The most vigorous pushback is coming from Aaron Walker who is suing Mr. Kimberlin in both Virginia and federal courts. Mr. Kimberlin has made it clear that he does not intend to cooperate with discovery in these cases. On Tuesday, I posted the Motion to Compel Discovery filed by Mr. Walker’s lawyer Dan Backer in the Virginia case. It referred to several exhibits. On Wednesday, we looked at Exhibits A through D. Exhibit E, which we skipped over, consists of Certified Mail Receipts. Yesterday, we looked at Exhibits F through K.
Today, we’ll examine Mr. Kimberlin’s Motion for Continuance of Plantiff’s Motion to Compel Discovery. IANAL, but I want to make a few comments on the motion. My numbers below track with the numbered paragraphs in the motion.
1. “Defendant will be out of state on September 14, 2012 for a previously scheduled meeting and so will not be available for the hearing.” So what? It has been my experience that, except in cases involving hospitalization, incarceration, appearance before another court, or other government business, most courts expect one to reschedule other activities and to show up as called.
2. The hearing on 14 September (that’s today) is the opportunity to “vigorously oppose” the Plaintiff’s motion.
3. “… working with law enforcement …” If a legitimate law enforcement agency were to want the hearing delayed because of possible impact on an ongoing investigation, that agency would contact the court. [Cue the crickets.]
4. “.. virtually all the discovery requests demand some admission of criminal liability.” This would only be correct if truthful answers to the questions would be incriminating. Well? Is this a tacit admission of wrongdoing?
6. Whether or not someone believes Mr. Kimberlin should be back in prison has no bearing on whether or not Mr. Kimberlin engaged in any of the tortious acts alleged.
7. Once again, IANAL, but Mr. Kimberlin’s assertion of absolute immunity from discovery under the Fifth Amendment is not in line with what lawyers have told me. They tell me that in order to invoke the Fifth Amendment in a civil case a witness must have “reasonable cause to apprehend danger” of criminal liability. An assertion of absolute immunity would seem to be an admission that truthful answers to almost every question would tend to expose illegal activity by Mr. Kimberlin.

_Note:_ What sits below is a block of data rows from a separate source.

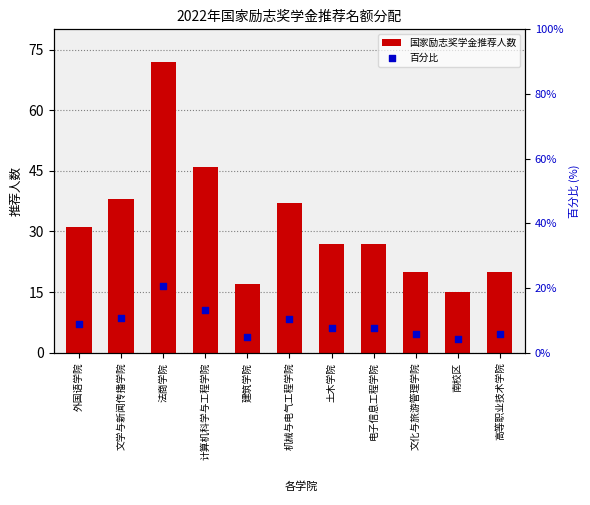

What is the total value across all series at 电子信息工程学院?

34.7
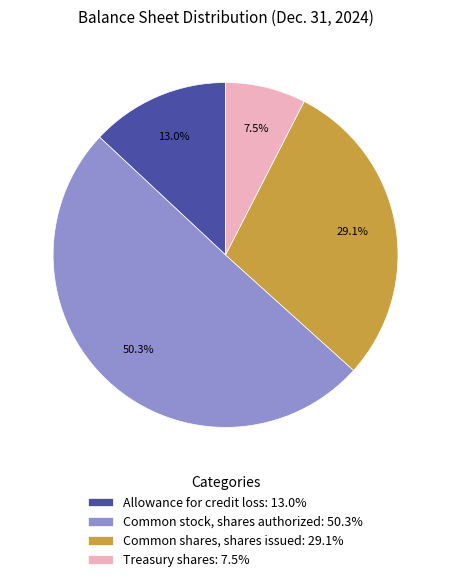

Which has a higher value, Allowance for credit loss or Common stock, shares authorized?

Common stock, shares authorized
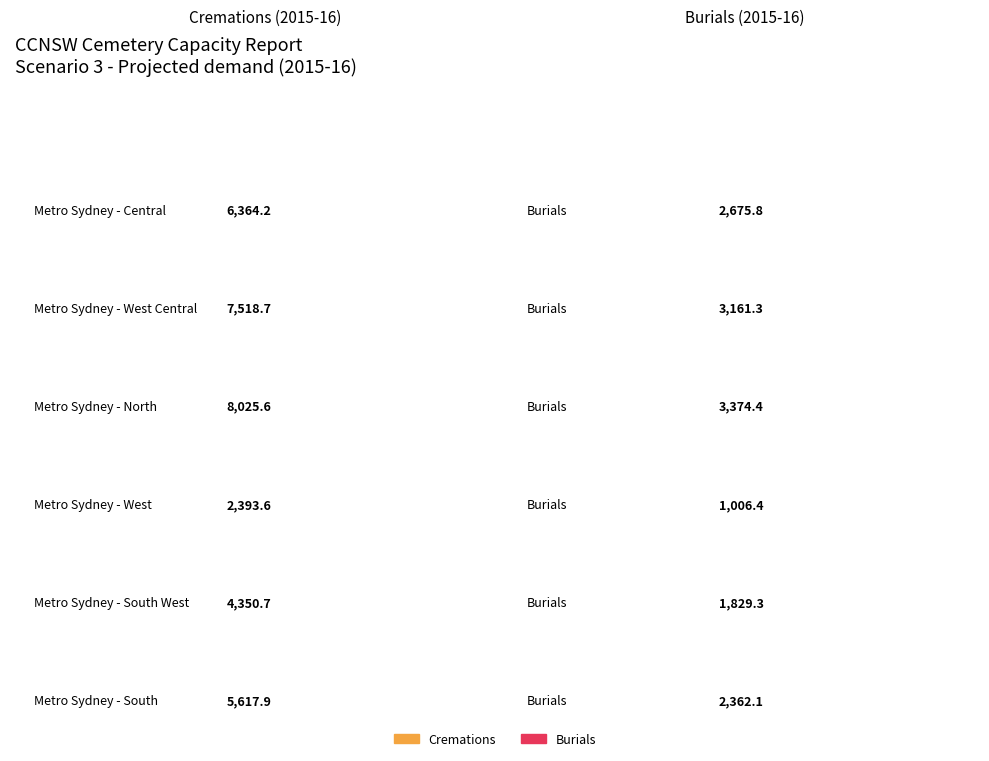

How many values in the Cremations series exceed 6364?

3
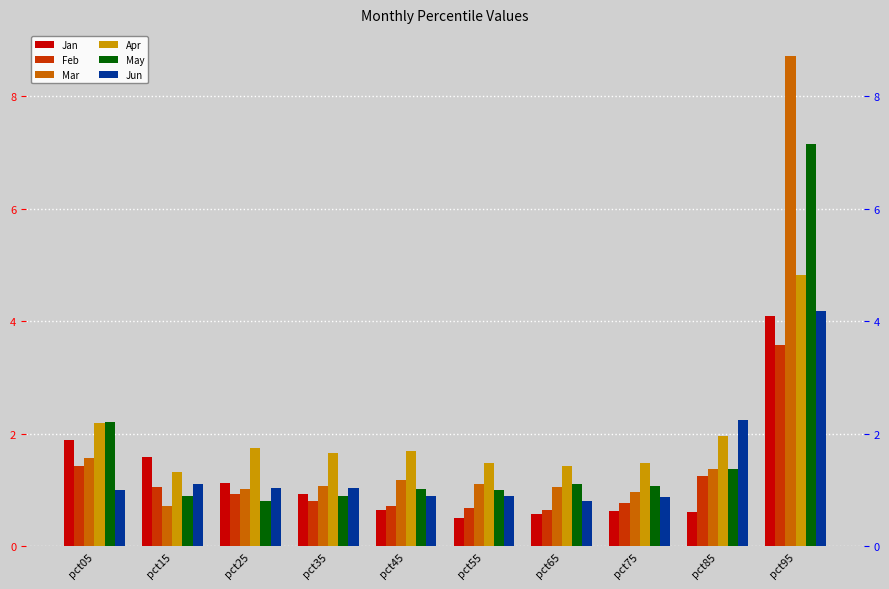

What is the value of the Jan bar at the 1st from the left?

1.9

8. If Mr. Kimberlin wants to file motions that he thinks will stop discovery, he should file them in a timely manner. If he needs a bit more time because he is proceeding pro se (that’s legal Latin for on his own, i.e., without a lawyer), fine. But three more months?
Brett Kimberlin seems to be trying to delay justice. That doesn’t surprise some folks—given, for instance, his history of failure to pay the DeLong judgment.
We’ll see how the hearing goes in Virginia today.
Meanwhile, this post and the others over the past few days contain several interesting bits of information that I haven’t discussed yet. If you’ve noticed something, feel free to discuss it among yourselves. Comments are open but moderated.